Three sequels and fourteen years later, the rollicking delights of that Pirates adventure seemed to have floundered, with thrills being replaced by overelaborate and overly complicated plots, a deluge of CGI monsters and a franchise becoming ever more bloated and unappealing with each subsequent entry. But with the fourth, and arguably weakest, entry in the franchise plundering a worldwide gross of over a billion dollars, it was inevitable that Disney were not about to let this ship sink to the depths.

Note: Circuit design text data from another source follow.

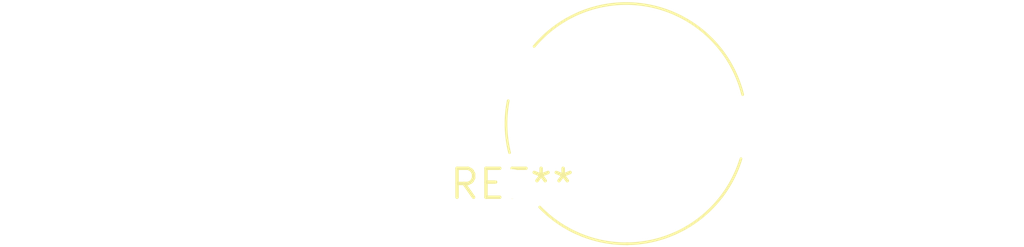
<source format=kicad_pcb>
(kicad_pcb (version 20240108) (generator pcbnew)

  (general
    (thickness 1.6)
  )

  (paper "A4")
  (layers
    (0 "F.Cu" signal)
    (31 "B.Cu" signal)
    (32 "B.Adhes" user "B.Adhesive")
    (33 "F.Adhes" user "F.Adhesive")
    (34 "B.Paste" user)
    (35 "F.Paste" user)
    (36 "B.SilkS" user "B.Silkscreen")
    (37 "F.SilkS" user "F.Silkscreen")
    (38 "B.Mask" user)
    (39 "F.Mask" user)
    (40 "Dwgs.User" user "User.Drawings")
    (41 "Cmts.User" user "User.Comments")
    (42 "Eco1.User" user "User.Eco1")
    (43 "Eco2.User" user "User.Eco2")
    (44 "Edge.Cuts" user)
    (45 "Margin" user)
    (46 "B.CrtYd" user "B.Courtyard")
    (47 "F.CrtYd" user "F.Courtyard")
    (48 "B.Fab" user)
    (49 "F.Fab" user)
    (50 "User.1" user)
    (51 "User.2" user)
    (52 "User.3" user)
    (53 "User.4" user)
    (54 "User.5" user)
    (55 "User.6" user)
    (56 "User.7" user)
    (57 "User.8" user)
    (58 "User.9" user)
  )

  (setup
    (pad_to_mask_clearance 0)
    (pcbplotparams
      (layerselection 0x00010fc_ffffffff)
      (plot_on_all_layers_selection 0x0000000_00000000)
      (disableapertmacros false)
      (usegerberextensions false)
      (usegerberattributes false)
      (usegerberadvancedattributes false)
      (creategerberjobfile false)
      (dashed_line_dash_ratio 12.000000)
      (dashed_line_gap_ratio 3.000000)
      (svgprecision 4)
      (plotframeref false)
      (viasonmask false)
      (mode 1)
      (useauxorigin false)
      (hpglpennumber 1)
      (hpglpenspeed 20)
      (hpglpendiameter 15.000000)
      (dxfpolygonmode false)
      (dxfimperialunits false)
      (dxfusepcbnewfont false)
      (psnegative false)
      (psa4output false)
      (plotreference false)
      (plotvalue false)
      (plotinvisibletext false)
      (sketchpadsonfab false)
      (subtractmaskfromsilk false)
      (outputformat 1)
      (mirror false)
      (drillshape 1)
      (scaleselection 1)
      (outputdirectory "")
    )
  )

  (net 0 "")

  (footprint "Potentiometer_Piher_PT-10-V10_Vertical_Hole" (layer "F.Cu") (at 0 0))

)

</source>
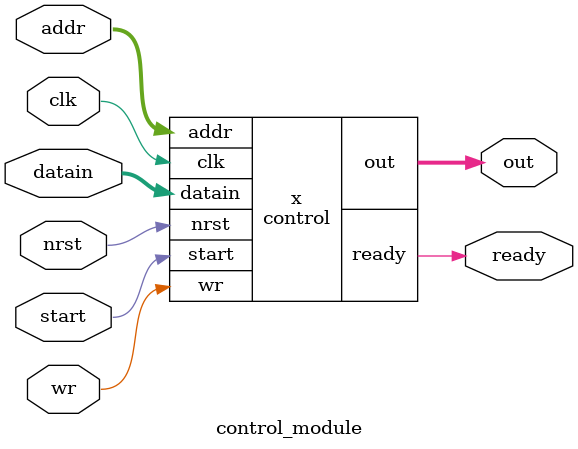
<source format=sv>
module memory(
  input logic clk, wr,
  input logic [9:0] raddr, waddr,
  input logic [15:0] in,
  output logic [15:0] out
);
  logic [15:0] mem [0:999];

  assign out = mem[raddr]; 
  always_ff @(posedge clk)
    if(wr) mem[waddr] <= in;  
endmodule


module calculator(
  input nrst, step, push, en, 
  input logic [2:0] op,
  input logic [15:0] d,
  output logic [15:0] out,
  output logic [9:0] cnt
);
  logic wr;
  logic [15:0] top;
  logic [ 9:0] raddr, waddr;

  memory h(step, wr, raddr, waddr, out, top);
  
  always_ff @(posedge step or negedge nrst) begin
    if (!nrst) begin
      out <= 0;
      cnt <= 0;
    end
    else if(en) begin
      if(push) begin
        out <= d;
        cnt <= cnt + 1;
      end else casez(op)
        //ustaw na 1 jeśli top > 0 wpp 0
      	0: out <= (out > 16'b0111111111111111 || out == 16'b0) ? 0 : 1; 
        1: out <= 0-out; //minus unarny
        2: if(cnt > 1) begin  //dodawanie
          	out <= out + top; 
          	cnt <= cnt - 1;
        end
        3: if(cnt > 1) begin //mnożenie
        	out <= out * top;
        	cnt <= cnt - 1;
        end
        4: out <= top; //swap
        5: out <= top; //load
        default: begin
          cnt <= cnt - 1;
          out <= top;
        end
      endcase
    end
  end

   always_comb begin
     raddr = cnt - 1;
     waddr = cnt;
     
      if(push) begin
        if(cnt == 0) raddr = cnt;
        else raddr = cnt - 1;
      end
      else if(op == 4 && cnt > 1) begin //swap
        raddr = cnt - 1;
        waddr = cnt - 1;
      end
      else if(op == 5) //zamień top na na ity element, gdzie i to wartość topa
        raddr = cnt - out[9:0] - 1;
     
     wr = (push && cnt > 0) || (op == 4);
   end
endmodule


module control(
  input logic clk, nrst, wr, start,
  input logic [9:0] addr,
  input logic [15:0] datain,
  output logic ready,
  output logic [15:0] out
);
  
  logic en, push;
  logic [2:0] op;
  logic [9:0] pc;
  logic [15:0] d;

  logic prog_wr;
  logic [9:0] prog_waddr;
  logic [15:0] prog_data, p_out;

  memory prog_mem(clk, prog_wr, pc, prog_waddr, prog_data, p_out);
  calculator calc_inst(nrst, clk, push, en, op, d, out,);

  always_ff @(posedge clk or negedge nrst) begin
    if (!nrst) begin
      ready <= 1;
    end 
    else begin
      if (ready) begin
        if(start) begin
          pc <= 0;
          ready <= 0;
        end else ready <= 1;  
      end
      else begin
        ready <= 0;
        if(p_out[15]) begin
          if(!p_out[14]) begin
            if(p_out[2:0] == 7) pc <= out;
            else pc <= pc + 1;
          end
          else ready <= 1;
        end else pc <= pc + 1;
      end
    end
  end

  always_comb begin
    if (!nrst) begin 
      en = 0;
      push = 0;
      en = 0;
      op = 0;
      d = 0;
      prog_wr = 0;
      prog_waddr = 0;
      prog_data = 0;
    end
    else if(ready && !start && wr) begin
        prog_data = datain;
        prog_waddr = addr;
        prog_wr = 1;
        push = 0;
        en = 0;
        op = 0;
        d = 0;
    end
    else begin
      prog_wr = 0;
      prog_waddr = 0;
      prog_data = 0;
      if(p_out[15]) begin
          push = 0;
          if(p_out[14]) begin
            en = 0;
            op = 0;
            d = 0;
          end else begin 
            en = 1;
            op = p_out[2:0];
            d = 0;
          end
        end 
      else begin 
        en = 1;
        push = 1;
        d = p_out;
        op = 0;
      end
    end
  end
endmodule

module control_module(
  input logic clk, nrst, wr, start,
  input logic [9:0] addr,
  input logic [15:0] datain,
  output logic ready,
  output logic [15:0] out
);
   control x(clk, nrst, wr, start, addr, datain, ready, out);
endmodule

</source>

So here we are with the fifth, and if early marketing is to be believed, “final” adventure in the Pirates franchise. Pirates of the Caribbean: Salazar’s Revenge (or Dead Men Tell No Tales for readers from across the pond) features everything we’ve come to expect from the franchise: supernatural Macguffins, fresh faced young lovers amidst a scourge of ruffians, cursed pirates, and Johnny Depp’s ever increasingly drunken and stumbling antics as Captain Jack. The end result is mediocre at best. At its worst, it’s a cavalcade of bland disjointedness, with a plot that barely holds together, dull characters and a tired staleness that makes you wish they’d stopped at number three.The story opens with young Henry Turner, son of former heroes Will Turner and Elizabeth Swann, who sets out to find a way to break the curse that has enslaved his father to the Flying Dutchman. To do this, he needs to find the Trident of Poseidon, a mythical object that is said to hold sway over the seas and the curses that inflict it, and to find it, he must team up with Captain Jack Sparrow. However, Jack has his own problems after he trades his magical compass for a bottle of rum, which, for various plot reasons, unleashes the ghostly pirate hunter Captain Salazar (Javier Bardem doing his absolute best) from his supernatural prison at the Devil’s Triangle. Along for the ride is Kaya Scodelario’s whip smart amateur scholar, Carina, who has her own reasons for seeking the Trident.

Cue ghost pirates, ships that literally eat other ships, zombie sharks, and some other things involving the British navy, and low and behold we have ourselves another mediocre Pirates of the Caribbean movie. The most annoying thing about this film is that it isn’t even that badly made; there’s some good stuff in here. The opening heist in which a bank is dragged through the streets is a hoot and the aforementioned zombie sharks are kind of fun. Yet the rest of the film is all so boring, and several times I found myself drifting off. Salazar’s Revenge lacks the freshness and invigoration that the first movie had in spades. The franchise, much like its lead character, has very much failed to develop in any way, shape or form.Speaking of its central lead character, it seems that all the quirky antics and stumbling semi-drunkenness that made Johnny Depp’s rogue Jack Sparrow so endearing in the first movie has seemingly dissipated, replaced instead by a shambling, slurring, drunken wreck that only seems to care about the paycheck. Admittedly, all the recent developments in Depp’s personal life may have played a factor in how I viewed the performance on screen, but there’s no denying that Depp himself seems to be going through the motions, failing, like the rest of the movie, to inject life into an otherwise stalled franchise.

Out of all the performances, Kaya Scodelario is really the only one who manages to come out on top. Her character, Carina, drives the narrative, quickly establishing herself as the most capable and committed member of this (mis)adventure. She gives it her all, and deserves full credit for managing to inject much needed life in amidst the mediocrity of it all. Javier Bardem, meanwhile, whilst doing his best, is perhaps the weakest villain of the franchise to date. But that’s not his fault. Salazar is no different to any of the other villains that have come and gone; he’s yet another antagonist who plays things way too over the top, another ghostly sea captain cursed to live forever, condemned to never set foot on land for… reasons.

Will Salazar’s Revenge make a ton of money? Most likely. Will it please die-hard fans? Most definitely. But that doesn’t mean that this franchise has returned to form. In fact, it’s pretty much stayed exactly where it was, marooned on an island of its own incoherence, quickly sinking to the depths below.